### Request 1
Copy the entries from their first line down to and including the line that contains "This tutorial provides", and change nothing.

# Dutch/Spanish pronunciation



## argentina84

Dag! I need help to establish the differences and similarities between the Dutch and the Spanish pronunciation systems. I have started studying Dutch, but all I can find is a comparison between it and English..Can anyone help me? 

For example, I have noticed that "v" is articulated like a Spanish "f". Am I right? 

Help! Dank U wel!


----------



## Lopes

argentina84 said:


> Dag! I need help to establish the differences and the similarities between  the Dutch and  the Spanish pronunciation systems. I have started studying Dutch, but all I can find is a comparison between it and English..Can anyone help me?
> 
> For example, I have noticed that "v" is articulated like an Spanish "f". Am I right?
> 
> Help! Dank U wel!



Although I'm by far not an expert in fonological/fonetic stuff, I'll try to help you as much as I can..

In certain regios (in and around Amsterdam) the 'v' is pronounced that way, yes. Anything else?


----------



## Wynn Mathieson

Algunos vínculos:

http://www.mailxmail.com/curso/idiomas/holandes/capitulo1.htm

http://www.dutchgrammar.com/es/spellingandpronunciation/index.php

http://www.proel.org/mundo/neerlandes.htm

Wynn


----------



## argentina84

Oh! Dank U wel!


----------



## Outsider

"In some dialects, the voiced fricatives have almost completely merged with the voiceless ones, and [v] is usually realized as [f] [...]"

Wikipedia


----------



## argentina84

And what about the "R" sound? it sounds quite similar to the French one...a pity for me..because I cannot still articulate French sounds well....


----------



## pcplus

argentina84 said:


> And what about the "R" sound? it sounds quite similar to the French one...a pity for me..because I cannot still articulate French sounds well....


French sound for the R is easy, tren-tguen, perro-peggo into the Spanish pronunciation.


----------

### Dataset records
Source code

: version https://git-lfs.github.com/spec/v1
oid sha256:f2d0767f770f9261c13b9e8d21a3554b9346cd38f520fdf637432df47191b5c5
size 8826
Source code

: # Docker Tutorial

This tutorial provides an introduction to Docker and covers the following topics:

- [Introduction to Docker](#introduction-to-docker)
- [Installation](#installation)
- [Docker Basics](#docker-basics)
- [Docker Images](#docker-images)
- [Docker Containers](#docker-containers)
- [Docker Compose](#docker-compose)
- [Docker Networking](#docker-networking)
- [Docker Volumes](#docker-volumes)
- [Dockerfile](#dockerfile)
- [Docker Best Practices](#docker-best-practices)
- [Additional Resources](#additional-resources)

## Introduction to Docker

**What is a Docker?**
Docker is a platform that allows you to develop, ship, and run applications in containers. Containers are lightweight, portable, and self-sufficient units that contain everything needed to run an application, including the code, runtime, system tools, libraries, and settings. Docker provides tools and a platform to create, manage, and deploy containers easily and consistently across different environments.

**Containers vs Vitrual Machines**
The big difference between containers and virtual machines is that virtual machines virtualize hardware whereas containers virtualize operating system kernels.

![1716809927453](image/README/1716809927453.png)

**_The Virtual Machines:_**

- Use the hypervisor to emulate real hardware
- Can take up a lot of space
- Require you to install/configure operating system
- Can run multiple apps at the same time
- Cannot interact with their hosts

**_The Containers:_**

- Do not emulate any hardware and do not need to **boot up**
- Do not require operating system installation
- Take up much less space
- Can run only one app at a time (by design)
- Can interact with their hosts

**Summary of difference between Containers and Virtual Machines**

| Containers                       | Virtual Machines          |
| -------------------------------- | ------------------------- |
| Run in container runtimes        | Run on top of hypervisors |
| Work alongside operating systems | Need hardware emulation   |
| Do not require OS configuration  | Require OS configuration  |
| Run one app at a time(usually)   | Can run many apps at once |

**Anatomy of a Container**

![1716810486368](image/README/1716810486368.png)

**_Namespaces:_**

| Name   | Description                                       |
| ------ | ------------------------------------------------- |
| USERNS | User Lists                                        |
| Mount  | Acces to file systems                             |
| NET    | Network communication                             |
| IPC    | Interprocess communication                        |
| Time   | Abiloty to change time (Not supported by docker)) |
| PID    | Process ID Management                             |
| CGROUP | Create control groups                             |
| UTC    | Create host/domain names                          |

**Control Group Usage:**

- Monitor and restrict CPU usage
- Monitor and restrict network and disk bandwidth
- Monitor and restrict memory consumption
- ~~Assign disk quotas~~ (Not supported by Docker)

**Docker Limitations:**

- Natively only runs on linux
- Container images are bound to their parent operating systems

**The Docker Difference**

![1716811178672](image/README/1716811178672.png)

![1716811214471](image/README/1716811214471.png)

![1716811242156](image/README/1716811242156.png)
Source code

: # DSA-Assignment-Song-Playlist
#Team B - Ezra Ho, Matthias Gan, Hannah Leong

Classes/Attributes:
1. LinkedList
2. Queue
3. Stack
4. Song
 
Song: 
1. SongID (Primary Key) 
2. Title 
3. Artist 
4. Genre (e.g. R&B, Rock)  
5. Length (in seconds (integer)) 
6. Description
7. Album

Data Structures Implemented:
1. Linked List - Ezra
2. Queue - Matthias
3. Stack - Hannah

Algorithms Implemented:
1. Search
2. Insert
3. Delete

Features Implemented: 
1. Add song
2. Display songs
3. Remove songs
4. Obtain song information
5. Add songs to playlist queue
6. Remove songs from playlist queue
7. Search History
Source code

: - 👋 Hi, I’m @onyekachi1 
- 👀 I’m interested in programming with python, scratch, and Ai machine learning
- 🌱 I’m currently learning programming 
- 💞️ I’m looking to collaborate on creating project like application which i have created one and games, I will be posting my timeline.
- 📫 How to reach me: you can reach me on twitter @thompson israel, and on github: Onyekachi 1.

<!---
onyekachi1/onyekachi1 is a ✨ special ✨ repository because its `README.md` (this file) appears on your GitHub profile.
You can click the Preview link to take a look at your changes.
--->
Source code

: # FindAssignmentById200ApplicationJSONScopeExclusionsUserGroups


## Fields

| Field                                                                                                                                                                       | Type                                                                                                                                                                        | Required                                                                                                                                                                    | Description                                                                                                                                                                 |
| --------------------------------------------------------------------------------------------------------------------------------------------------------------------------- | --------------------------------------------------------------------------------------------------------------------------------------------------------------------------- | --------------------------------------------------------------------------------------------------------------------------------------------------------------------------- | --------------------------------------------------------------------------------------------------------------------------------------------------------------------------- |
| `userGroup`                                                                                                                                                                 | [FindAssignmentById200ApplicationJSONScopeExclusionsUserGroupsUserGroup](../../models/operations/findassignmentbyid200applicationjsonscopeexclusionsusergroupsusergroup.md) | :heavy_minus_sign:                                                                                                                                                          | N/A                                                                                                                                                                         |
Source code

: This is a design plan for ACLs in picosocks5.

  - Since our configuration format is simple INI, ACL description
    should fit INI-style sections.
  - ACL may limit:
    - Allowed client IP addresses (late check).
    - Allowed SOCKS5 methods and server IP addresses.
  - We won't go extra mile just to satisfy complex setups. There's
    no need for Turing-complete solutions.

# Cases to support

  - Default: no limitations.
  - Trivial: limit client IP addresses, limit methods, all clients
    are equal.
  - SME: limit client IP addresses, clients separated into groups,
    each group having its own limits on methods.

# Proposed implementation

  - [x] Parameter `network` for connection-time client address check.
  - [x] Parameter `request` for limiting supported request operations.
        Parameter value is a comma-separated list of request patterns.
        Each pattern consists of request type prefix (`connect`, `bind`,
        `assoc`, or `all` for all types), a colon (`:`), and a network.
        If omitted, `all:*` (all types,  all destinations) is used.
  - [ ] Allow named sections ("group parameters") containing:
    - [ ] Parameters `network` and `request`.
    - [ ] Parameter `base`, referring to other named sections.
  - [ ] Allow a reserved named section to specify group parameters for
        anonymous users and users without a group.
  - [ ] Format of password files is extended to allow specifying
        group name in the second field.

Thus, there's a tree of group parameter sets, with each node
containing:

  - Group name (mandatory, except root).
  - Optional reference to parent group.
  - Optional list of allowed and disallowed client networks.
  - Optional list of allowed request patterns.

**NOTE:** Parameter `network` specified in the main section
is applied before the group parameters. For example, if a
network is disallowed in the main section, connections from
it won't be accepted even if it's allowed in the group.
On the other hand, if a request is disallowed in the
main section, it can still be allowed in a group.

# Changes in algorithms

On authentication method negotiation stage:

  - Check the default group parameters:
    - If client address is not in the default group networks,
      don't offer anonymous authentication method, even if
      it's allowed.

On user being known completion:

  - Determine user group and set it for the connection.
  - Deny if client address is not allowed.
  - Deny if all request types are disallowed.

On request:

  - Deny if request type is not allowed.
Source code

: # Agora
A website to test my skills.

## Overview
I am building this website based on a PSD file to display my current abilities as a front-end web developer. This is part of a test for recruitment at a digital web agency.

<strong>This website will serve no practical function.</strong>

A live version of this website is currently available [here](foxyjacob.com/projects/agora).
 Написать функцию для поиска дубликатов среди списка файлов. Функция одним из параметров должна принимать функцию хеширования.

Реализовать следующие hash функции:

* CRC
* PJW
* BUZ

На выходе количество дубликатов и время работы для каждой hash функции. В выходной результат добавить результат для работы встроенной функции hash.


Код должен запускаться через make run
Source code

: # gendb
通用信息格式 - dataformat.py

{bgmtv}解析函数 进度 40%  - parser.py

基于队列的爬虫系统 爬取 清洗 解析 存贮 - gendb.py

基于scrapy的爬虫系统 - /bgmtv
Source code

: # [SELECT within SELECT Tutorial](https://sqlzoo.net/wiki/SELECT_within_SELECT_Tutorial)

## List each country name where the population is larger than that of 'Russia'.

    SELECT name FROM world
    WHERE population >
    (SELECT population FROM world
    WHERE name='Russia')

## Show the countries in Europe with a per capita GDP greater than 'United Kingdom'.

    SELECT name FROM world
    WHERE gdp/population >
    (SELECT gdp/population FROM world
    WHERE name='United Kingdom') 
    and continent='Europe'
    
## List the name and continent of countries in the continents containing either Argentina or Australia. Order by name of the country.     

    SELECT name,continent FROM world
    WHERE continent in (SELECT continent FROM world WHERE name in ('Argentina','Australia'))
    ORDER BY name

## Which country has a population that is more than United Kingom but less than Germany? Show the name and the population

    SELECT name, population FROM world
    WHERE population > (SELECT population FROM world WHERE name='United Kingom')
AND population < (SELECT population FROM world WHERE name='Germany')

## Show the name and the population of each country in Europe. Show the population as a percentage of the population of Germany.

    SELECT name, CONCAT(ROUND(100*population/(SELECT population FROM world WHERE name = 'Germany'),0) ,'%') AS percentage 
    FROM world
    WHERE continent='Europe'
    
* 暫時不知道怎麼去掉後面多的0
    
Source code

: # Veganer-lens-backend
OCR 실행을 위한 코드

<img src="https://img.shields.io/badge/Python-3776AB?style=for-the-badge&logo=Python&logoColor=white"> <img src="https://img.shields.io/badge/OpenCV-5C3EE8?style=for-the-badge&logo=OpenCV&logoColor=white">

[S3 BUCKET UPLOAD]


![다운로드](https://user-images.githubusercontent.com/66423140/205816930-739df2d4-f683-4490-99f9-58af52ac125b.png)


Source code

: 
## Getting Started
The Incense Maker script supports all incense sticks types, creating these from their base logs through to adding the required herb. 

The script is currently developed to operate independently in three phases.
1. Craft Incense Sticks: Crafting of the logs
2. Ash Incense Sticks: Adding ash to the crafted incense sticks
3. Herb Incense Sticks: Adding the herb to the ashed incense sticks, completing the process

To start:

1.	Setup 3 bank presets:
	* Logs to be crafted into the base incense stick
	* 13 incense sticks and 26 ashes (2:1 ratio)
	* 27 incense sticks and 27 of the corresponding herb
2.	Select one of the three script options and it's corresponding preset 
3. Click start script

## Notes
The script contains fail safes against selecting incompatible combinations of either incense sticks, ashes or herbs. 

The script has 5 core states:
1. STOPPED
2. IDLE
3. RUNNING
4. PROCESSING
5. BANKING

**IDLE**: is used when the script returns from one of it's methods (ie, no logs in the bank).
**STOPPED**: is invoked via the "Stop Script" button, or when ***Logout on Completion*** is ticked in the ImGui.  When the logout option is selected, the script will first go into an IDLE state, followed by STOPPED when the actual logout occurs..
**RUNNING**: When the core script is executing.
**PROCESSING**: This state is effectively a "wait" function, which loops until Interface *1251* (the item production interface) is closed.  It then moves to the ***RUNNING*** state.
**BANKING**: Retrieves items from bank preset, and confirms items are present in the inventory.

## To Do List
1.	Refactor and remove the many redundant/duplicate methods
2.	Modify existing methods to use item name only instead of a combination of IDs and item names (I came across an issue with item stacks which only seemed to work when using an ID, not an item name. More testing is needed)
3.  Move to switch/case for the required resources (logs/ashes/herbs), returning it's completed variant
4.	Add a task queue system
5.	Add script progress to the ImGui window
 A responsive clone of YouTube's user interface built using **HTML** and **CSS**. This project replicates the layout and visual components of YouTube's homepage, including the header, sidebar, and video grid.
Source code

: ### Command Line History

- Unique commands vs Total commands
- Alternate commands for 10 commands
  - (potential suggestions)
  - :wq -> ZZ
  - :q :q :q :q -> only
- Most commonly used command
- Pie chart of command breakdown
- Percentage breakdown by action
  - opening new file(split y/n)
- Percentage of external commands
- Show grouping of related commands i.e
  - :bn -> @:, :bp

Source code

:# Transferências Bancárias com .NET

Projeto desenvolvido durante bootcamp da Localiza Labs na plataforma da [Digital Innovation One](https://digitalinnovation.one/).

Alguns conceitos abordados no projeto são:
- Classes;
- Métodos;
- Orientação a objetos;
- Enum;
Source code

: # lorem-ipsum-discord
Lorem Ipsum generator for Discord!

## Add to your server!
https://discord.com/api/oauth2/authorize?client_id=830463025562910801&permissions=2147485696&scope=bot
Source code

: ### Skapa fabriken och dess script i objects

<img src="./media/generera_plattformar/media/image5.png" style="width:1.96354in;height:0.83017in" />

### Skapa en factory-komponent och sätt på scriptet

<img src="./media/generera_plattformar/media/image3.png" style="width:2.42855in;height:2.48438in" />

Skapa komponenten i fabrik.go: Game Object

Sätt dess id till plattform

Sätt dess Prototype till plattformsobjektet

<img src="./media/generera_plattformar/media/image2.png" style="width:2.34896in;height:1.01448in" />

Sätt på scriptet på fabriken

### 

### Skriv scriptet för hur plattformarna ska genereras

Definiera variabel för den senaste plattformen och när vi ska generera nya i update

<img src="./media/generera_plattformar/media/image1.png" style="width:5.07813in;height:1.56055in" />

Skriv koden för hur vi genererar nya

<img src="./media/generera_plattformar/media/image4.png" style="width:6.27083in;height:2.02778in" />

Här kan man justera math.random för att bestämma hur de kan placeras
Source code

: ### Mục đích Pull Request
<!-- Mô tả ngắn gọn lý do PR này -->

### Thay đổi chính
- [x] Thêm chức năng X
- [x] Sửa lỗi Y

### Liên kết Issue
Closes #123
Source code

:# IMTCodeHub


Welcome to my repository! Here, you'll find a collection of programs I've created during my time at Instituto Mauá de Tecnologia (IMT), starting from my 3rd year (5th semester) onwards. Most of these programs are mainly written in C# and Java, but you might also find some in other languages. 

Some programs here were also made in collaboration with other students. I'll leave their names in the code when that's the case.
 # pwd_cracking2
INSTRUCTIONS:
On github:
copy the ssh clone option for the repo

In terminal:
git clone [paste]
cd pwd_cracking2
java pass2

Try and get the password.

### Request 2
Answer each question from the forum thread on Dutch and Spanish pronunciation:
(a) Which Dutch letter does the first poster think is pronounced like a Spanish "f"?
(b) According to Lopes, in what area is that letter pronounced that way?
(c) Which language's "R" does argentina84 say the Dutch "R" sounds like?

### Final answer 1
Source code

: version https://git-lfs.github.com/spec/v1
oid sha256:f2d0767f770f9261c13b9e8d21a3554b9346cd38f520fdf637432df47191b5c5
size 8826
Source code

: # Docker Tutorial

This tutorial provides an introduction to Docker and covers the following topics:

### Final answer 2
(a) "v"
(b) In and around Amsterdam
(c) French